▸ PROBLEM STATEMENT:
Quote the lines of the entries from the first line through the line that contains "россиянин сразу заразил", including both of those lines.

Saved entries

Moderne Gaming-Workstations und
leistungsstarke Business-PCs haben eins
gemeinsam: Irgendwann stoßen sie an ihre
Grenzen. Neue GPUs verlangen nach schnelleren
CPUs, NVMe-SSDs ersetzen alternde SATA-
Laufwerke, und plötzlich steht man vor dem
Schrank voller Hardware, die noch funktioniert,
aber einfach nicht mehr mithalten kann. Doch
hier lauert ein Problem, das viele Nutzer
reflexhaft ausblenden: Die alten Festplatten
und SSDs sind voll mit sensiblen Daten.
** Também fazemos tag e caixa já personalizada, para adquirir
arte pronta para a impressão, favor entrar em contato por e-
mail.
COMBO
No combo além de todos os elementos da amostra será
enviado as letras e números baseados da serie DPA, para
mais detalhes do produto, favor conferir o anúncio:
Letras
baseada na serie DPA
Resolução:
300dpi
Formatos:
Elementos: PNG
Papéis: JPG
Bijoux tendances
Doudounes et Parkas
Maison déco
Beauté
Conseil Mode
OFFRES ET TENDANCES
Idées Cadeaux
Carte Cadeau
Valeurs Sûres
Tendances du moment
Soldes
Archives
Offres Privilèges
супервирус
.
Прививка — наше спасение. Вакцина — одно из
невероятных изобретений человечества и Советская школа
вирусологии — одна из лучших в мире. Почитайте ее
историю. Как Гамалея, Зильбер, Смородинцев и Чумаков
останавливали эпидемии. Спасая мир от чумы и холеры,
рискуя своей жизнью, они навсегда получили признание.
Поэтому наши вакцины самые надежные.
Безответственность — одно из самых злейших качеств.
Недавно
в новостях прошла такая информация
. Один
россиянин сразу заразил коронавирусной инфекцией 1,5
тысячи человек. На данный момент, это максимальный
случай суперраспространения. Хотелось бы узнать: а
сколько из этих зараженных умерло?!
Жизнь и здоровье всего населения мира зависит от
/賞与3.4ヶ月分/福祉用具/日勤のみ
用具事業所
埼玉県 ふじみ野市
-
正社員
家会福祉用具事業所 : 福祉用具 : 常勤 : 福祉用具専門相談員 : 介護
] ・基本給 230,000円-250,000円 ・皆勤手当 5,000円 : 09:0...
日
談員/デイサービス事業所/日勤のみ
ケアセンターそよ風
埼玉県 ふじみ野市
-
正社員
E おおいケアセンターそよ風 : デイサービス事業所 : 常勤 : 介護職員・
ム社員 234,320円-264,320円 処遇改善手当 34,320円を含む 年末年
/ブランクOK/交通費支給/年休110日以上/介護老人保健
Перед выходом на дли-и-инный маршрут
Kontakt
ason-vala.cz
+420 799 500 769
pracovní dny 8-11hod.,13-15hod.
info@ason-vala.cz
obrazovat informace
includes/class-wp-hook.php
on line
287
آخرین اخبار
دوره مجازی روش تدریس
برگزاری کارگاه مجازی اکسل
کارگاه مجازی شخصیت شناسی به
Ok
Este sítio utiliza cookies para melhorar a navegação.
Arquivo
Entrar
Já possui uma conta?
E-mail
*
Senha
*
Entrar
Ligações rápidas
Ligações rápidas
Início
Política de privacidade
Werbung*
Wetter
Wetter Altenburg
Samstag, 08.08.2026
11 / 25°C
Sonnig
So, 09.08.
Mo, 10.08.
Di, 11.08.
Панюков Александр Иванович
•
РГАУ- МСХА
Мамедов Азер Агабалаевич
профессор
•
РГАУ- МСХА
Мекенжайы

▸ EXERCISE SOLUTION:
Moderne Gaming-Workstations und
leistungsstarke Business-PCs haben eins
gemeinsam: Irgendwann stoßen sie an ihre
Grenzen. Neue GPUs verlangen nach schnelleren
CPUs, NVMe-SSDs ersetzen alternde SATA-
Laufwerke, und plötzlich steht man vor dem
Schrank voller Hardware, die noch funktioniert,
aber einfach nicht mehr mithalten kann. Doch
hier lauert ein Problem, das viele Nutzer
reflexhaft ausblenden: Die alten Festplatten
und SSDs sind voll mit sensiblen Daten.
** Também fazemos tag e caixa já personalizada, para adquirir
arte pronta para a impressão, favor entrar em contato por e-
mail.
COMBO
No combo além de todos os elementos da amostra será
enviado as letras e números baseados da serie DPA, para
mais detalhes do produto, favor conferir o anúncio:
Letras
baseada na serie DPA
Resolução:
300dpi
Formatos:
Elementos: PNG
Papéis: JPG
Bijoux tendances
Doudounes et Parkas
Maison déco
Beauté
Conseil Mode
OFFRES ET TENDANCES
Idées Cadeaux
Carte Cadeau
Valeurs Sûres
Tendances du moment
Soldes
Archives
Offres Privilèges
супервирус
.
Прививка — наше спасение. Вакцина — одно из
невероятных изобретений человечества и Советская школа
вирусологии — одна из лучших в мире. Почитайте ее
историю. Как Гамалея, Зильбер, Смородинцев и Чумаков
останавливали эпидемии. Спасая мир от чумы и холеры,
рискуя своей жизнью, они навсегда получили признание.
Поэтому наши вакцины самые надежные.
Безответственность — одно из самых злейших качеств.
Недавно
в новостях прошла такая информация
. Один
россиянин сразу заразил коронавирусной инфекцией 1,5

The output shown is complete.